(Assignment): Line by line, give the data again exactly as it appears, but without pictures.

(Provided data):
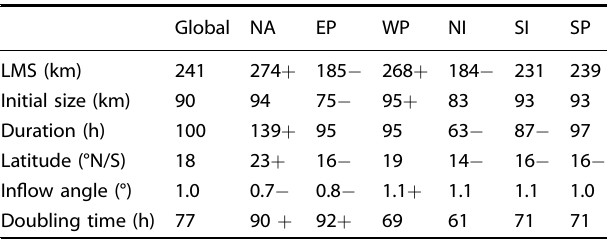
Table 5. Mean growth factors of global TCs. Global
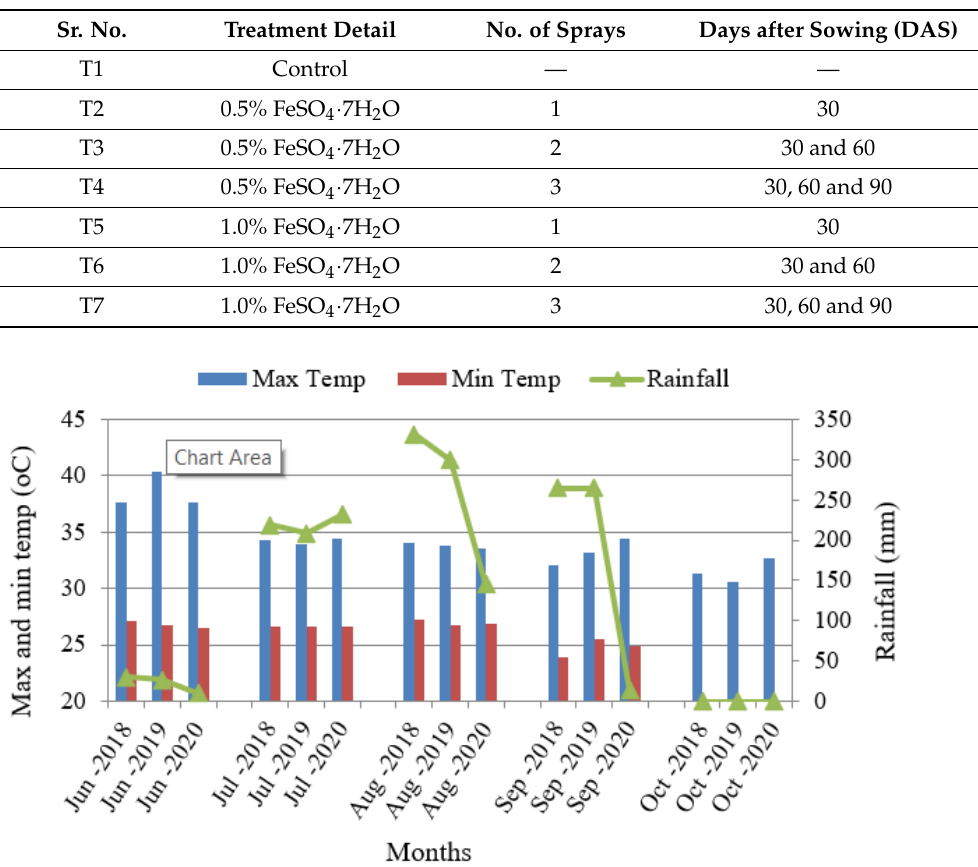
Table 1. Treatment details of experiment at research farm of PAU Ludhiana.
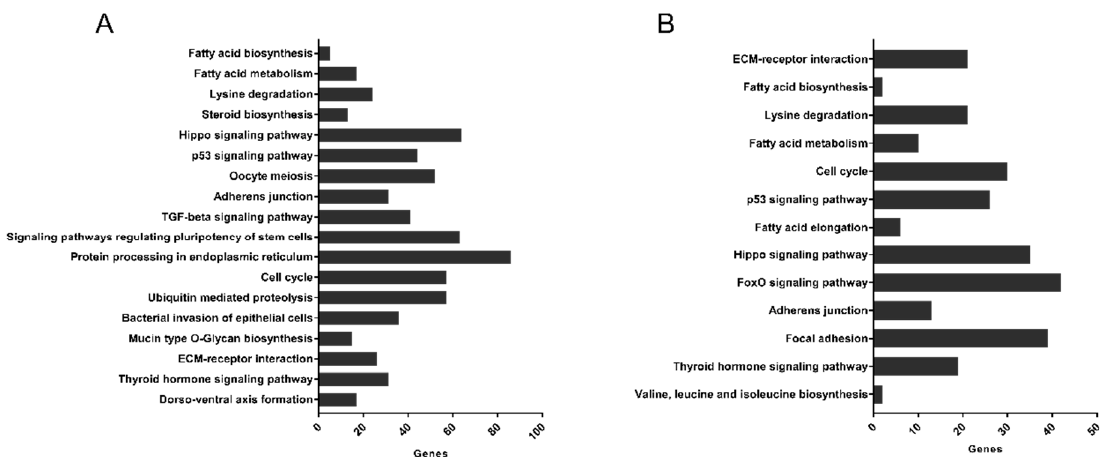
Figure 7. The KEGG pathways strongly associated with the miRNAs differentially expressed following 20 µ g mL − 1 HDL (24 h) treatment were identified through bioinformatics analyses using miRPath v.3.0. Ten downregulated miRNAs and 4 upregulated miRNAs were used for analysis. Pathways associated with downregulated or upregulated miRNAs are presented in ( A , B ), respectively. Pathways are ranked, in order of the most closely associated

(Reply):
Table 5. Mean growth factors of global TCs. Global
Table 1. Treatment details of experiment at research farm of PAU Ludhiana.
Figure 7. The KEGG pathways strongly associated with the miRNAs differentially expressed following 20 µ g mL − 1 HDL (24 h) treatment were identified through bioinformatics analyses using miRPath v.3.0. Ten downregulated miRNAs and 4 upregulated miRNAs were used for analysis. Pathways associated with downregulated or upregulated miRNAs are presented in ( A , B ), respectively. Pathways are ranked, in order of the most closely associated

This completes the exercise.